Directions
What you give back must match the records below exactly, apart from the pictures, which are omitted.
______
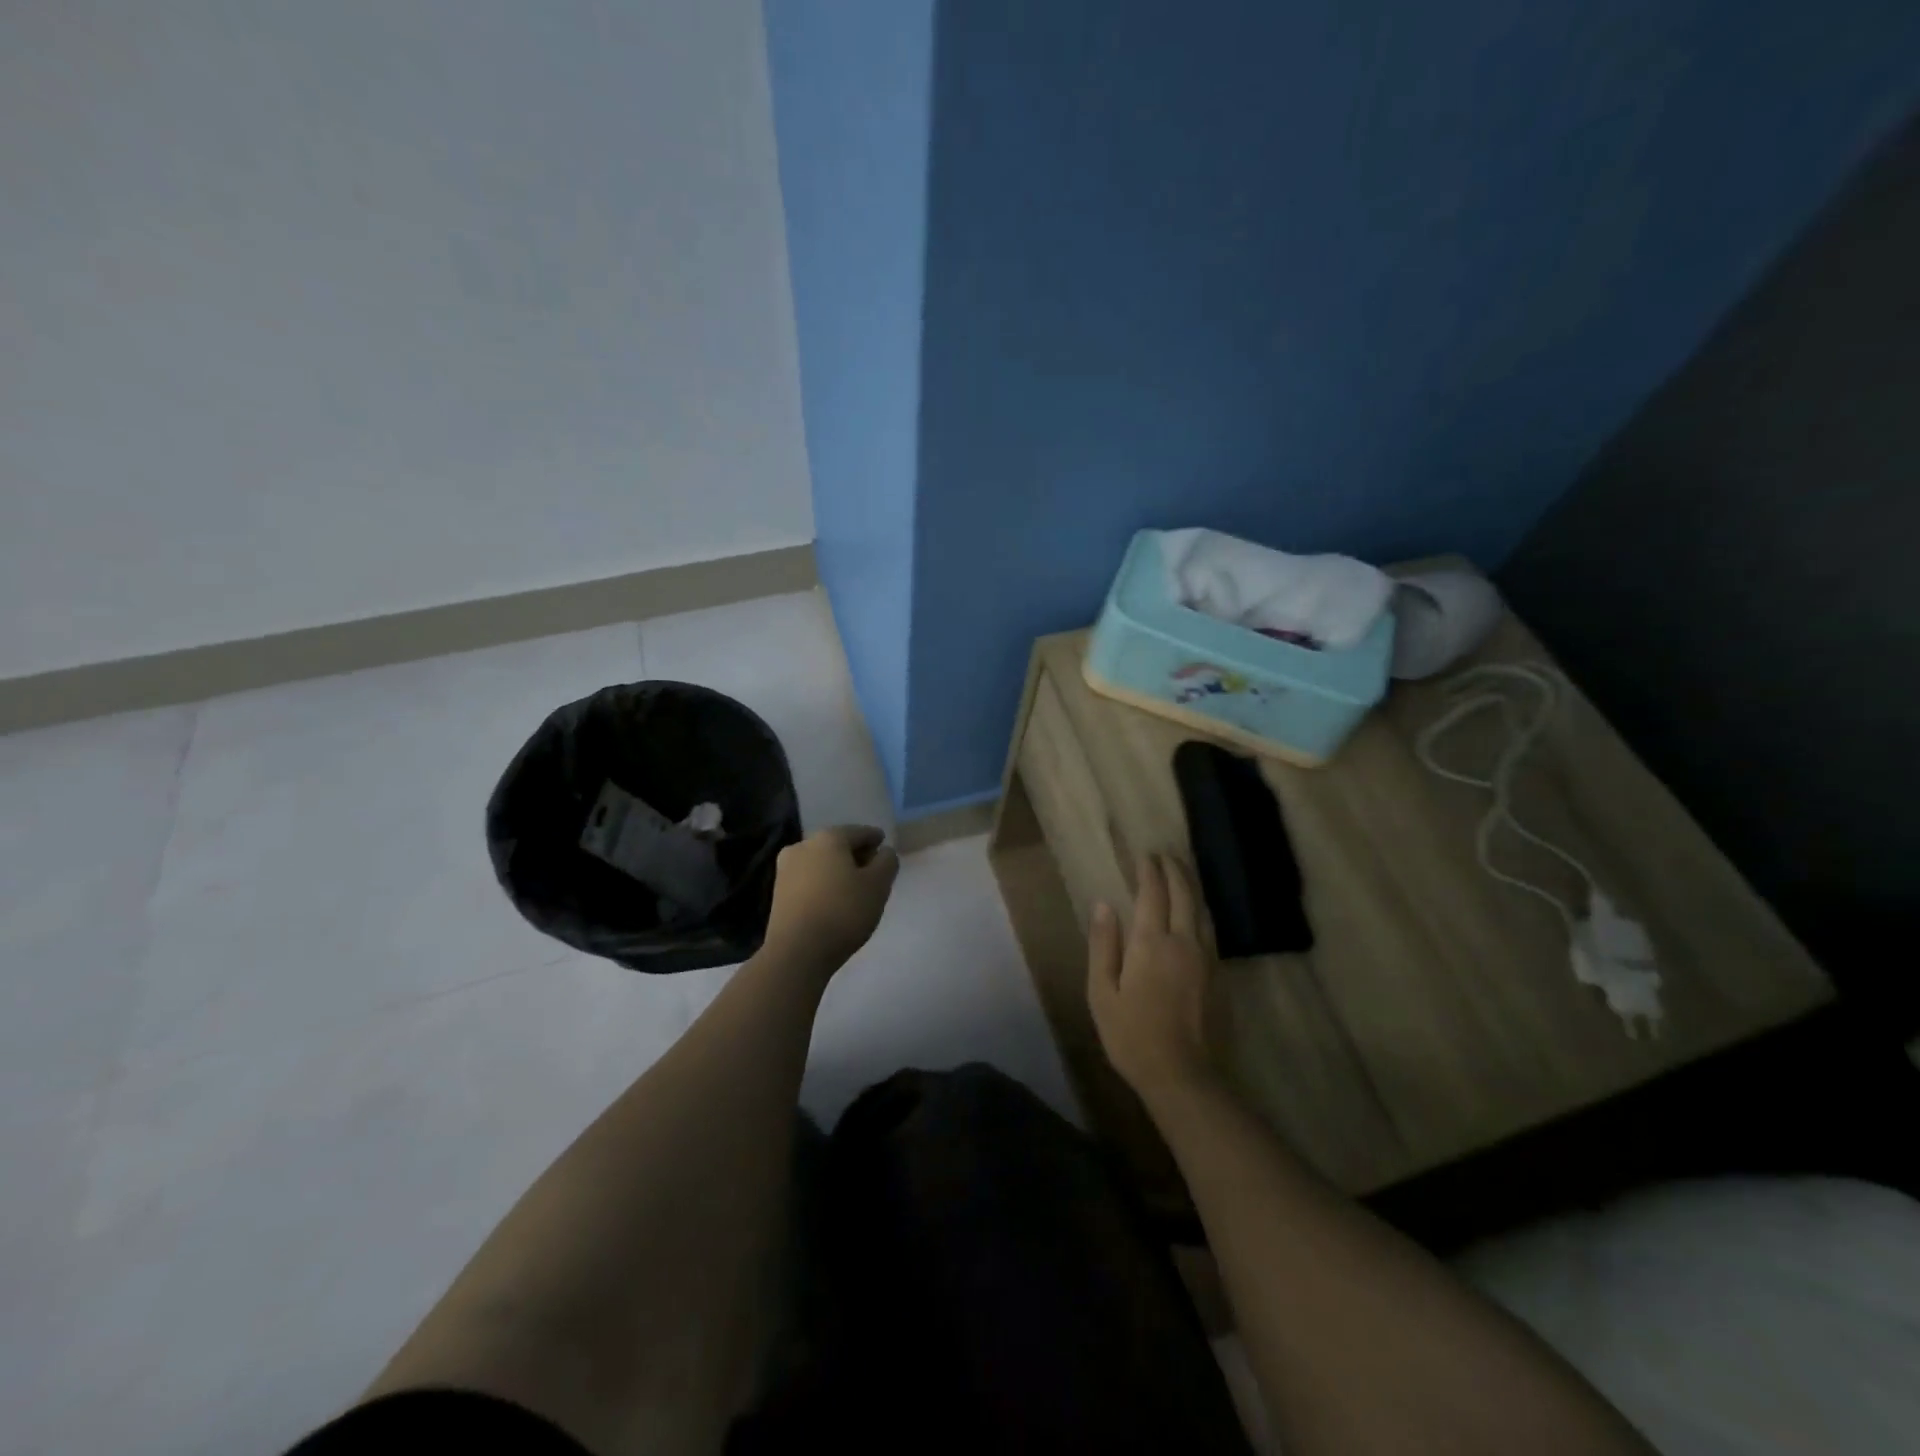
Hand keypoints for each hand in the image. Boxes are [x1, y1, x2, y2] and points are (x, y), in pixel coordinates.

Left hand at [763, 825, 899, 975]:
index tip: (885, 847)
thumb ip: (887, 862)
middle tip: (873, 870)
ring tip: (855, 888)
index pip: (859, 832)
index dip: (875, 839)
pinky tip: (834, 900)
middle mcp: (803, 845)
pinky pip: (809, 879)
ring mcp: (786, 868)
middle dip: (856, 855)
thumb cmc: (843, 912)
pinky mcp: (778, 892)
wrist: (797, 952)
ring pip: (821, 862)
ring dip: (838, 870)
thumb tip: (884, 852)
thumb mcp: (878, 886)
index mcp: (829, 838)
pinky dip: (823, 883)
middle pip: (837, 845)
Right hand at [1088, 853, 1218, 1102]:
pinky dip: (1201, 910)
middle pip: (1184, 893)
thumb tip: (1103, 905)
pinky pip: (1210, 929)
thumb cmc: (1132, 1035)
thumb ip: (1103, 945)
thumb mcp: (1102, 992)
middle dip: (1174, 870)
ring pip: (1202, 909)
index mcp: (1151, 943)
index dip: (1149, 871)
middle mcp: (1183, 941)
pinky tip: (1196, 913)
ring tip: (1181, 874)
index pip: (1153, 893)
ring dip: (1191, 886)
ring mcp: (1206, 957)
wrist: (1183, 1075)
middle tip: (1164, 856)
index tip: (1144, 855)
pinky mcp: (1218, 974)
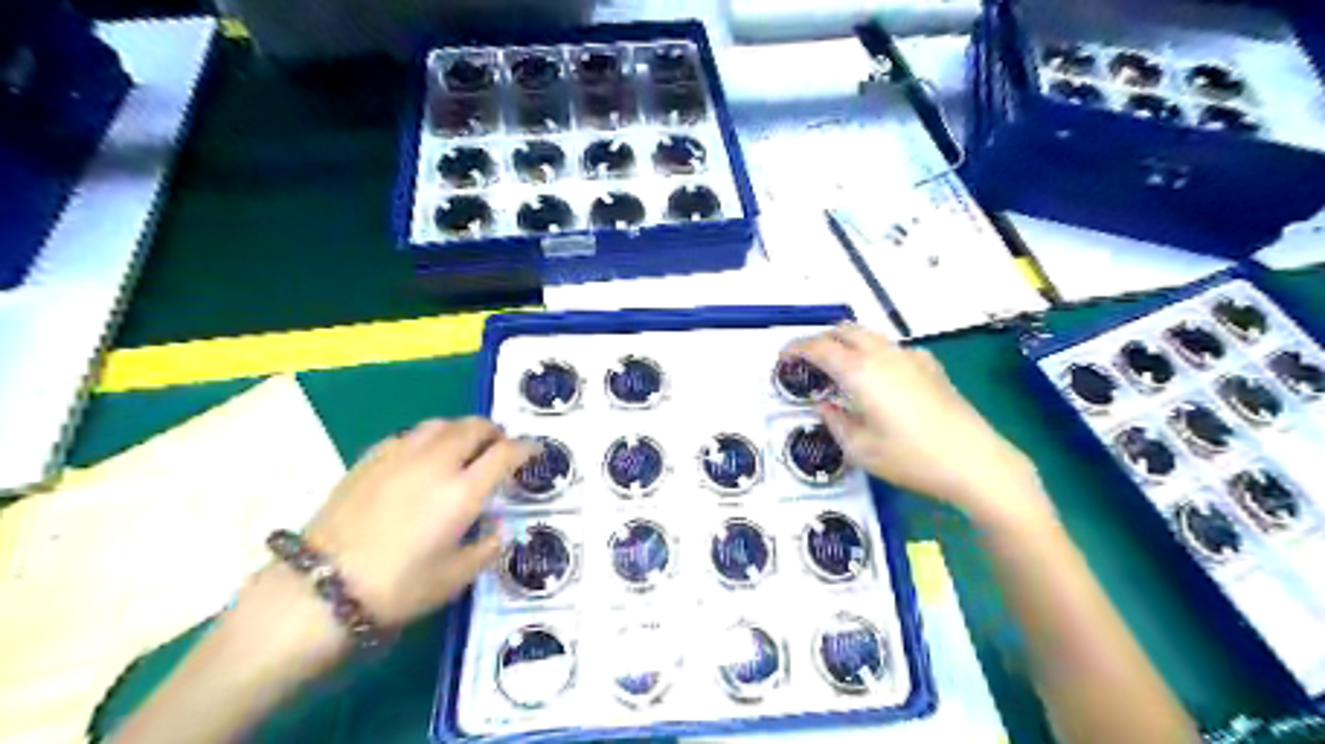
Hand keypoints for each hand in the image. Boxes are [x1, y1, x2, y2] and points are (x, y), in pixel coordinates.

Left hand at [298, 419, 531, 627]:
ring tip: (465, 446)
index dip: (526, 448)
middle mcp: (436, 463)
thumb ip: (488, 547)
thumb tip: (499, 526)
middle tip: (500, 447)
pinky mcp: (371, 458)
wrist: (320, 589)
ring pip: (441, 424)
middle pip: (474, 427)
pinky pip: (410, 434)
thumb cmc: (398, 588)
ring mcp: (400, 456)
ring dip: (462, 429)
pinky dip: (429, 438)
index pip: (505, 454)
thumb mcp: (456, 578)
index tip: (535, 450)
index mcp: (463, 492)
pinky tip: (424, 456)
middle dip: (495, 432)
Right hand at [786, 325, 1057, 527]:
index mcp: (860, 372)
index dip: (796, 348)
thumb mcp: (860, 449)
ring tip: (837, 368)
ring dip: (847, 343)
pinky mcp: (930, 366)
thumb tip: (825, 404)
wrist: (976, 462)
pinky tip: (876, 378)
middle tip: (807, 361)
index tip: (783, 357)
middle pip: (845, 330)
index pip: (820, 347)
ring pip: (869, 335)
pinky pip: (891, 347)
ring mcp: (910, 356)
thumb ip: (835, 421)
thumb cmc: (911, 458)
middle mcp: (883, 354)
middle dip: (821, 339)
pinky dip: (872, 352)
______
Task solution
Hand keypoints for each hand in the image. Boxes are [x1, y1, x2, y2] and points are (x, y), in pixel coordinates.

Left hand at [763, 825, 899, 975]:
index tip: (885, 847)
thumb ip: (887, 862)
middle tip: (873, 870)
ring tip: (855, 888)
index pip: (859, 832)
index dip: (875, 839)
pinky tip: (834, 900)
middle mcp: (803, 845)
pinky pip: (809, 879)
ring mcp: (786, 868)
middle dip: (856, 855)
thumb cmc: (843, 912)
pinky mcp: (778, 892)
wrist: (797, 952)
ring pip: (821, 862)
ring dip: (838, 870)
thumb tip: (884, 852)
thumb mcp: (878, 886)
index mcp: (829, 838)
pinky dip: (823, 883)
middle pip: (837, 845)
Right hand at [1088, 853, 1218, 1102]:
pinky dip: (1201, 910)
middle pip: (1184, 893)
thumb tip: (1103, 905)
pinky pip: (1210, 929)
thumb cmc: (1132, 1035)
thumb ip: (1103, 945)
thumb mcp: (1102, 992)
middle dip: (1174, 870)
ring pip: (1202, 909)
index mcp: (1151, 943)
index dip: (1149, 871)
middle mcp: (1183, 941)
pinky tip: (1196, 913)
ring tip: (1181, 874)
index pip: (1153, 893)
ring dip: (1191, 886)
ring mcp: (1206, 957)
wrist: (1183, 1075)
middle tip: (1164, 856)
index tip: (1144, 855)
pinky mcp: (1218, 974)
Hand keypoints for each hand in the image. Boxes are [x1, y1, x2, y2] and points are (x, y), in pixel coordinates.

Left hand at [298, 419, 531, 627]:
ring tip: (465, 446)
index dip: (526, 448)
middle mcp: (436, 463)
thumb ip: (488, 547)
thumb tip: (499, 526)
middle tip: (500, 447)
pinky mcp: (371, 458)
wrist: (320, 589)
ring pip: (441, 424)
middle pip: (474, 427)
pinky pip: (410, 434)
thumb cmc: (398, 588)
ring mcp: (400, 456)
ring dip: (462, 429)
pinky dip: (429, 438)
index pip: (505, 454)
thumb mcp: (456, 578)
index tip: (535, 450)
index mcp: (463, 492)
pinky tip: (424, 456)
middle dip: (495, 432)
Right hand at [786, 325, 1057, 527]:
index mcp: (860, 372)
index dip: (796, 348)
thumb mcp: (860, 449)
ring tip: (837, 368)
ring dip: (847, 343)
pinky mcp: (930, 366)
thumb tip: (825, 404)
wrist: (976, 462)
pinky tip: (876, 378)
middle tip: (807, 361)
index tip: (783, 357)
middle pip: (845, 330)
index pip: (820, 347)
ring pip: (869, 335)
pinky pip: (891, 347)
ring mcp: (910, 356)
thumb ip: (835, 421)
thumb cmc: (911, 458)
middle mcp: (883, 354)
middle dip: (821, 339)
pinky dip: (872, 352)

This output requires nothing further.